22:29 Lena: There's a section in the book that really struck me where Wiest argues that self-sabotage is fundamentally a result of low emotional intelligence. That feels like such an important connection—can you help us understand what she means by that?
0:20 Miles: Absolutely, Lena. The book defines emotional intelligence as "the ability to understand, interpret, and respond to your emotions in a healthy and enlightened way." And here's the key insight—when we don't have those skills, we end up using self-sabotage as a crude emotional management tool.
23:01 Lena: So it's like we're trying to handle complex emotional situations with really basic, ineffective tools?
3:22 Miles: Exactly. Think about it—if you don't know how to process disappointment, you might avoid trying things that could lead to disappointment. If you don't know how to handle success and the attention it brings, you might unconsciously undermine your achievements. The self-sabotage is actually trying to solve an emotional problem, just not very skillfully.
4:21 Lena: That makes so much sense. And I love how the book doesn't just point out the problem but actually gives us a framework for developing better emotional skills. What does that look like?
23:36 Miles: Well, it starts with understanding how our brains actually work. The book explains this fascinating concept about dopamine—most people think it's the "happiness chemical," but it's actually the chemical of wanting, of anticipation. This is why we can achieve a goal and then immediately start looking for the next mountain to climb.
23:56 Lena: So we're neurologically wired to always be reaching for something more?
6:38 Miles: Right.
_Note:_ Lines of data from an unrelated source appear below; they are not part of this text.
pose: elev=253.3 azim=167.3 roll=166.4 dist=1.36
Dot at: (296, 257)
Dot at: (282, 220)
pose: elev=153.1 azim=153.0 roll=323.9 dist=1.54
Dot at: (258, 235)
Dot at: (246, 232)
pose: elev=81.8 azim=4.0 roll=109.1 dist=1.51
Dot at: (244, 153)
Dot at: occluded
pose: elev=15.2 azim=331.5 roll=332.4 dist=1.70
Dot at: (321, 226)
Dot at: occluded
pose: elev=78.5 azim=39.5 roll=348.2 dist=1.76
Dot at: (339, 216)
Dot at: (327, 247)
And understanding this helps explain why achievement alone doesn't create lasting satisfaction. The book suggests that real fulfillment comes from learning to find contentment in the present moment while still growing and evolving.
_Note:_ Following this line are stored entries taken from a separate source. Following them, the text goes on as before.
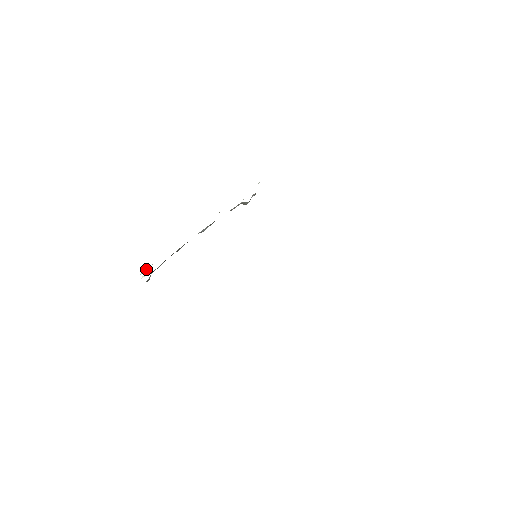
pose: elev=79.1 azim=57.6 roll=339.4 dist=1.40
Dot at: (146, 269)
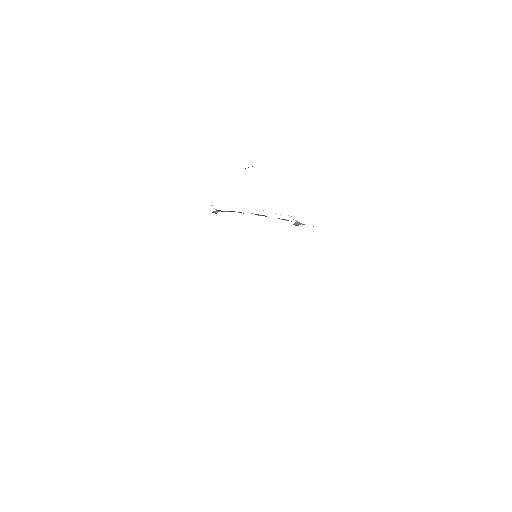
Dot at: (211, 205)
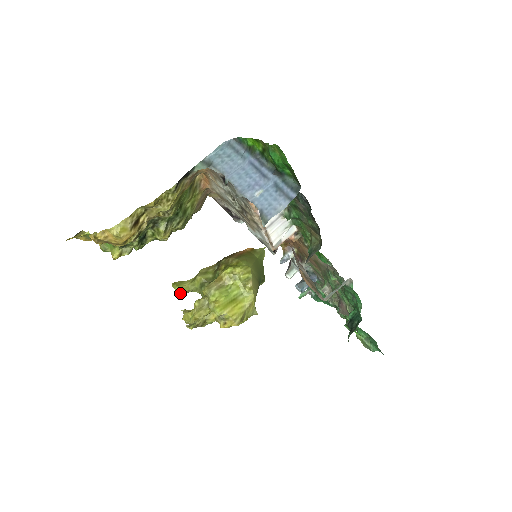
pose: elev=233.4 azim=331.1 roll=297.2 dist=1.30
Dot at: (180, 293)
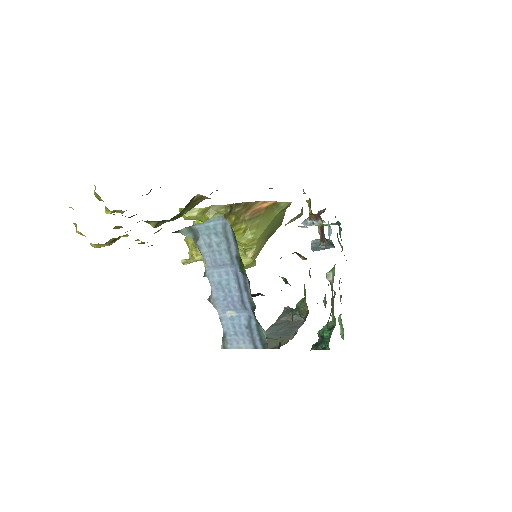
Dot at: (186, 219)
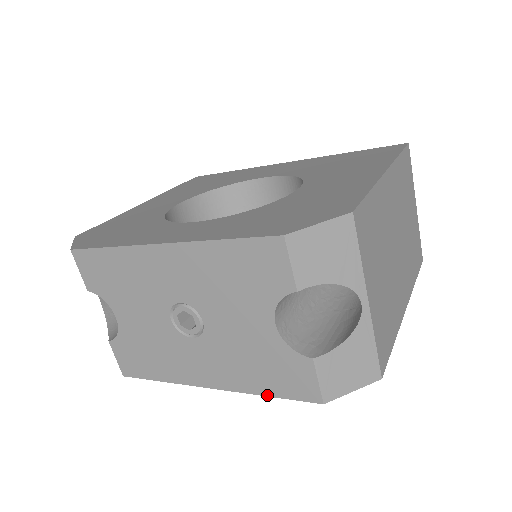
24:14 Lena: What about dealing with difficult emotions when they arise? Because I think a lot of people struggle with that.
24:20 Miles: The book offers some really practical guidance here. First, it emphasizes the importance of actually feeling your emotions rather than immediately trying to fix or change them. Wiest writes about how suppressed emotions don't just disappear—they get stored in the body and can create physical symptoms or show up in other ways.
24:39 Lena: So the first step is actually allowing yourself to feel what you're feeling?
3:22 Miles: Exactly. And then there's this technique the book mentions about naming emotions. When you can specifically identify what you're feeling—not just "bad" but "disappointed" or "overwhelmed" or "lonely"—you reduce the emotion's control over you.
24:58 Lena: Why does naming emotions help?
25:00 Miles: It activates the prefrontal cortex, the thinking part of your brain, which helps regulate the emotional centers. It's like you're bringing your rational mind online to work with your emotional mind instead of being completely hijacked by the feeling.
25:14 Lena: The book also talks about the difference between controlling emotions and suppressing them. Can you explain that distinction?
2:53 Miles: Sure. Suppressing emotions is like trying to hold a beach ball underwater—it takes enormous energy, and eventually, it's going to pop up somewhere else, often in ways you don't expect. Controlling emotions, on the other hand, is about understanding what you're feeling and then choosing how to respond.
25:38 Lena: So control is actually about expanding your range of responses rather than limiting your feelings?
3:22 Miles: Exactly. The book emphasizes that feelings are temporary, but behavior is permanent. You can't always control what you feel, but you can learn to choose what you do with those feelings.
25:56 Lena: This reminds me of something else from the book—the idea that feelings aren't always facts. Can you talk about that?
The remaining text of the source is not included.